▸ MATERIAL FOR THE TASK
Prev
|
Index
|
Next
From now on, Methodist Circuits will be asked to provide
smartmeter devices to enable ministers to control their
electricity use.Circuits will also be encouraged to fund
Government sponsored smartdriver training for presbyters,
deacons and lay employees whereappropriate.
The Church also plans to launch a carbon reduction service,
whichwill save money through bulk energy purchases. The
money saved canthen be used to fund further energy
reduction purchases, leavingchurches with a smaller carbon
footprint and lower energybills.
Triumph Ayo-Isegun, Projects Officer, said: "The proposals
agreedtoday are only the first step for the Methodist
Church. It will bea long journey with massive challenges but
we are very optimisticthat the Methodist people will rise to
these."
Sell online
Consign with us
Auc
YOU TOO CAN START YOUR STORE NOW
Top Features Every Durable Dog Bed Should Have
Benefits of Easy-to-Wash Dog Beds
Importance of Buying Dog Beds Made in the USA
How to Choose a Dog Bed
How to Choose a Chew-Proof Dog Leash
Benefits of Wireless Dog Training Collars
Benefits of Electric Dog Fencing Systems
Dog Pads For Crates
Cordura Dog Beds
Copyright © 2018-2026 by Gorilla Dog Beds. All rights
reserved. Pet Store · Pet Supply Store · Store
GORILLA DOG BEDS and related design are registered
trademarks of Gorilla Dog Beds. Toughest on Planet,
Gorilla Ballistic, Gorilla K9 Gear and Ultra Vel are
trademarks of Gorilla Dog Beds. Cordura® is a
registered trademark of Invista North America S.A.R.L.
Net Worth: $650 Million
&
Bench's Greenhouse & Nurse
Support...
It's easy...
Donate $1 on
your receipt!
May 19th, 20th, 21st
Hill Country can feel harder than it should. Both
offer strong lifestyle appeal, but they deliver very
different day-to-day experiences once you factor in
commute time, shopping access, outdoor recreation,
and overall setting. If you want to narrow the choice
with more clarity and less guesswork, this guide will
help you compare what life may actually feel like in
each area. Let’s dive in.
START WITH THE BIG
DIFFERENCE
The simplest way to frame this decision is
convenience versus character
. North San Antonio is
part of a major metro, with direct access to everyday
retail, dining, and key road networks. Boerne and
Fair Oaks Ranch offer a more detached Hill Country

▸ EXERCISE BRIEF
Please print every line of the listing above again, keeping each character unchanged.

▸ EXPECTED OUTPUT
Prev
|
Index
|
Next
From now on, Methodist Circuits will be asked to provide
smartmeter devices to enable ministers to control their
electricity use.Circuits will also be encouraged to fund
Government sponsored smartdriver training for presbyters,
deacons and lay employees whereappropriate.
The Church also plans to launch a carbon reduction service,
whichwill save money through bulk energy purchases. The
money saved canthen be used to fund further energy
reduction purchases, leavingchurches with a smaller carbon
footprint and lower energybills.
Triumph Ayo-Isegun, Projects Officer, said: "The proposals
agreedtoday are only the first step for the Methodist
Church. It will bea long journey with massive challenges but
we are very optimisticthat the Methodist people will rise to
these."
Sell online
Consign with us
Auc
YOU TOO CAN START YOUR STORE NOW
Top Features Every Durable Dog Bed Should Have
Benefits of Easy-to-Wash Dog Beds
Importance of Buying Dog Beds Made in the USA
How to Choose a Dog Bed
How to Choose a Chew-Proof Dog Leash
Benefits of Wireless Dog Training Collars
Benefits of Electric Dog Fencing Systems
Dog Pads For Crates
Cordura Dog Beds
Copyright © 2018-2026 by Gorilla Dog Beds. All rights
reserved. Pet Store · Pet Supply Store · Store
GORILLA DOG BEDS and related design are registered
trademarks of Gorilla Dog Beds. Toughest on Planet,
Gorilla Ballistic, Gorilla K9 Gear and Ultra Vel are
trademarks of Gorilla Dog Beds. Cordura® is a
registered trademark of Invista North America S.A.R.L.
Net Worth: $650 Million
&
Bench's Greenhouse & Nurse
Support...
It's easy...
Donate $1 on
your receipt!
May 19th, 20th, 21st
Hill Country can feel harder than it should. Both
offer strong lifestyle appeal, but they deliver very
different day-to-day experiences once you factor in
commute time, shopping access, outdoor recreation,
and overall setting. If you want to narrow the choice
with more clarity and less guesswork, this guide will
help you compare what life may actually feel like in
each area. Let’s dive in.
START WITH THE BIG
DIFFERENCE
The simplest way to frame this decision is
convenience versus character
. North San Antonio is
part of a major metro, with direct access to everyday
retail, dining, and key road networks. Boerne and
Fair Oaks Ranch offer a more detached Hill Country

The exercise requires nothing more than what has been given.